Joe's message of Mon, 22 May 2000 16:43:56 -0400
available at
http://lists.w3.org/Archives/Public/xml-uri/2000May/0381.html


> > and if not, the design
> > of XML namespaces doesn't agree with web architecture, which
> > is that important things should be treated as web resources
> > with all the rights and obligations thereof.
> 
> I can't construe any meaning to this statement, it's clearer
> when you stick to:
> 
> > I prefer to discuss these issues in black and white terms
> 
> > using test cases ala the two bats,
> 
> Which case admirably shows why the namespace names should be taken as
> (as specified) the URI reference rather than the absolute URI. With your
> proposed change to the namespace rec your document becomes some sort of
> unstable underspecified non-document that can not in general be queried
> or styled as the element names are underspecified.

Please elaborate in detail about what is underspecified about the
documents in my message
http://lists.w3.org/Archives/Public/xml-uri/2000May/0137.html
under "OPTION 2: ABSOLUTIZE RELATIVE REFERENCES."

Given a base URI, say http://example.org/xyz/,
the absolute URI+ designated by the URI reference in
	xmlns="../2000/vocab#"
is exactly as well-specified as the absolute URI+ designated by
the URI reference in
	href="../2000/vocab#"
in any HTML document. That is:
	http://example.org/2000/vocab#

> > I largely agree with this, but I cannot agree that treating relative
> > URI references as namespace names without absolutizing them is in
> > the spirit of RDF.
> 
> what about other suggestions raised such as using uuid or mid URI
> schemes, what happens to the validity of a mid: URI if you stick an
> element name on the end a la RDF?

Umm.. nothing but the obvious.
The RDF "concatenate the localname with the namespace name"
is something that I'm still not sure I'm happy with, but
the specs are clear enough; e.g. take
	mid:852568E7.0071E352.00@D51MTA03.pok.ibm.com
and append
	Creator
and you get
	mid:852568E7.0071E352.00@D51MTA03.pok.ibm.comCreator
which is still a perfectly good mid: URI.

By "validity" of a mid: URI, I assume you mean that it meets the
constraints of the mid: spec
	http://www.ietf.org/rfc/rfc2111.txt

There are some snarly interactions between RFC822 message-id
syntax and non-ASCII characters in URIs in XML (section 4.2.2
External Entities of XML 1.0
http://www.w3.org/TR/1998/REC-xml-19980210#sec-external-ent). For
example, the document:

	<rdf:RDF xmlns:rdf="http://www.w3.org/1999/02/22-rdf-syntax-ns#"
		xmlns:myNS="mid:852568E7.0071E352.00@D51MTA03.pok.ibm.com">
	  <myNS:sousPropriétéDe/>
	</rdf:RDF>

then the class name used in the child name is

	mid:852568E7.0071E352.00@D51MTA03.pok.ibm.comousPropri%X1%X2t%X1%X2De

(for %X1%X2 please read the utf-8 encoding of é.)

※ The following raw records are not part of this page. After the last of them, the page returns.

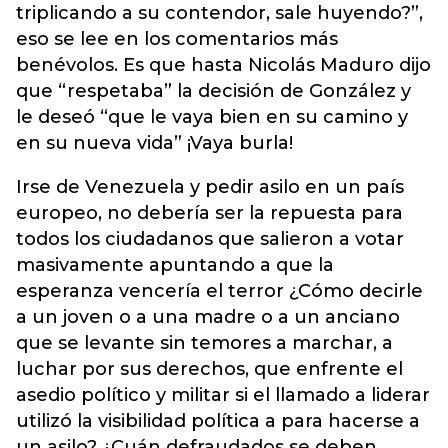
triplicando a su contendor, sale huyendo?”,
eso se lee en los comentarios más
benévolos. Es que hasta Nicolás Maduro dijo
que “respetaba” la decisión de González y
le deseó “que le vaya bien en su camino y
en su nueva vida” ¡Vaya burla!
Irse de Venezuela y pedir asilo en un país
europeo, no debería ser la repuesta para
todos los ciudadanos que salieron a votar
masivamente apuntando a que la
esperanza vencería el terror ¿Cómo decirle
a un joven o a una madre o a un anciano
que se levante sin temores a marchar, a
luchar por sus derechos, que enfrente el
asedio político y militar si el llamado a liderar
utilizó la visibilidad política a para hacerse a
un asilo? ¿Cuán defraudados se deben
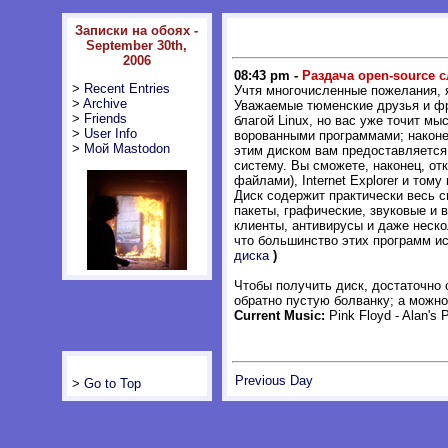
Записки на обоях -
September 30th,
2006
08:43 pm -
Раздача open-source 
>
Recent Entries
Учтя многочисленные пожелания, 
>
Archive
Уважаемые тюменские друзья и фр
>
Friends
благой Linux, но вас уже точит мы
>
User Info
ворованными программами; наконе
>
Мой Mastodon
этим диском вам предоставляется
систему. Вы сможете, наконец, отка
файлами), Internet Explorer и том
Диск содержит практически весь 
пакеты, графические, звуковые и в
клиенты, антивирусы и даже неско
что большинство этих программ ис
диска
)
Чтобы получить диск, достаточно 
обратно пустую болванку; а можно 
Current Music:
Pink Floyd - Alan's 
Previous Day
>
Go to Top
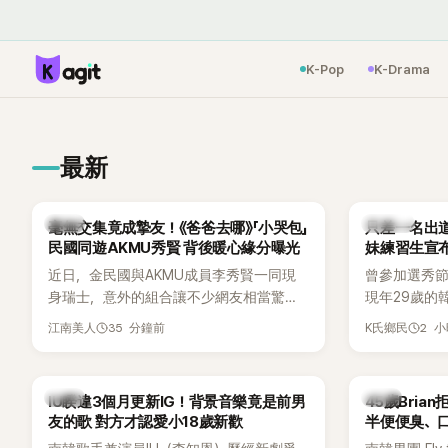
K-Pop
K-Drama
最新
韓星
K-POP
毫無交集竟成摯友！《爸爸去哪》「小哭包」
只差一名出道f
民國同遊AKMU秀賢 背後暖心緣分曝光
妹練習生宣
近日，金民國與AKMU成員李秀賢一同現
曾參加選秀節
身瑞士，意外的組合讓不少網友相當驚
現年29歲的
訝。兩人過去幾乎沒有公開交集，如今卻
近日無預警
35 分鐘前
2 
江南美人
K氏鄉民
一起踏上瑞士之旅，也讓粉絲紛紛好奇：
照，親自宣
「他們到底是怎麼認識的？」
讓不少曾追
送上祝福。
韓星
韓星
IU睽違3個月更新IG！背景音樂竟是前男
45歲Bri
友的歌 對方才認愛小18歲新歡
半便便臭、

This meets the constraints of general URI syntax, but it's
not a valid mid: URI, because when you URI-decode the stuff
after mid: , the result doesn't parse as an RFC 822 addr-spec
as required by RFC2111.

So don't do that; i.e. don't use names containing non-ascii characters
combined with mid: namespace names that don't end in / or #
as RDF property names

I'm still not sure why you asked those particular questions, but
I hope I've made clear that the answers to them are simple
matters of fact to be found in the relevant specs.